§ **Exercise directions**: When the word "front" appears in a line of the data below, list that line.

START Listed entries

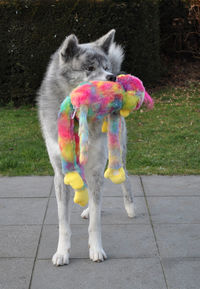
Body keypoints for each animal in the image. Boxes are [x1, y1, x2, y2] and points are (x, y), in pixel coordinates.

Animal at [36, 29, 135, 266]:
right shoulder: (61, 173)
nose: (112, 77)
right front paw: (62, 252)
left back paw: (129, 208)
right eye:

END Listed entries
START Listed entries

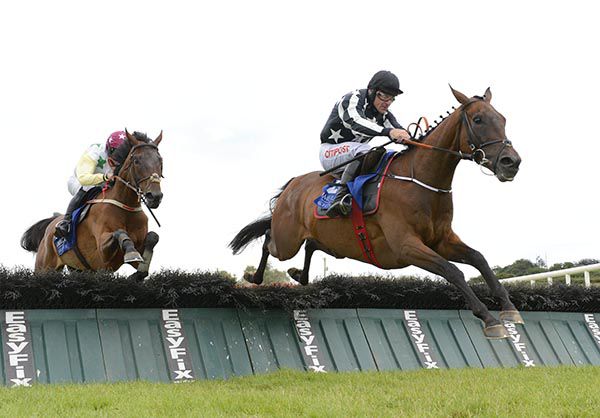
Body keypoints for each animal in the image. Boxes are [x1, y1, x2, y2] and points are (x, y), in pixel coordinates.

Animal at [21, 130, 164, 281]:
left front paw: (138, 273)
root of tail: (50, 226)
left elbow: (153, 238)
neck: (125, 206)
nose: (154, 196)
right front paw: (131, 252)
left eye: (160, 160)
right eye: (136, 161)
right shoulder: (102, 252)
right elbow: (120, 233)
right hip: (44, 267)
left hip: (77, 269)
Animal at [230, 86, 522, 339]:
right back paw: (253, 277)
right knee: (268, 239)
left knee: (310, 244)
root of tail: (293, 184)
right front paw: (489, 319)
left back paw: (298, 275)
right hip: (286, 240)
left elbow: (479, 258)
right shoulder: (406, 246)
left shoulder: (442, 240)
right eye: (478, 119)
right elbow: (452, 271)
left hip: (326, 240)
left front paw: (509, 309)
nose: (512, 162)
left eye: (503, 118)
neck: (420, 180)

END Listed entries
START Listed entries

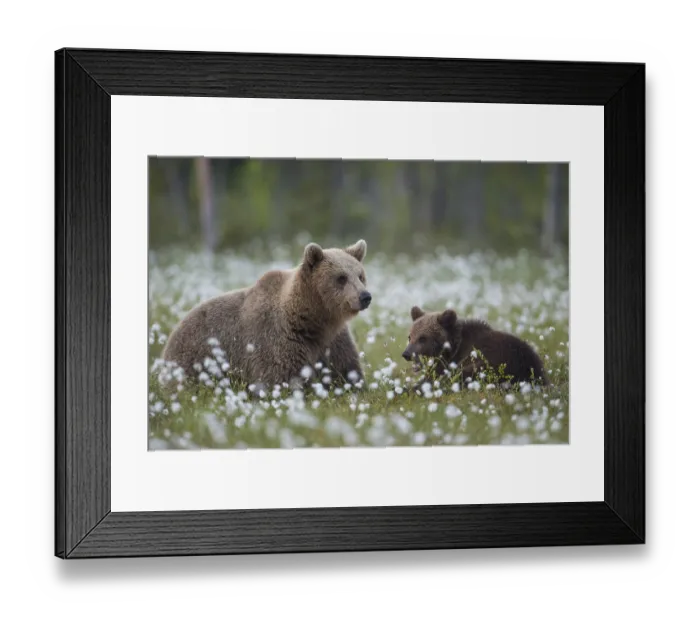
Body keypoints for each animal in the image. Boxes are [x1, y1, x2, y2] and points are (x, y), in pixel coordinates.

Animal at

END Listed entries

§ **Exercise result**:
right front paw: (62, 252)
left front paw: (138, 273)
right front paw: (131, 252)
right front paw: (489, 319)
left front paw: (509, 309)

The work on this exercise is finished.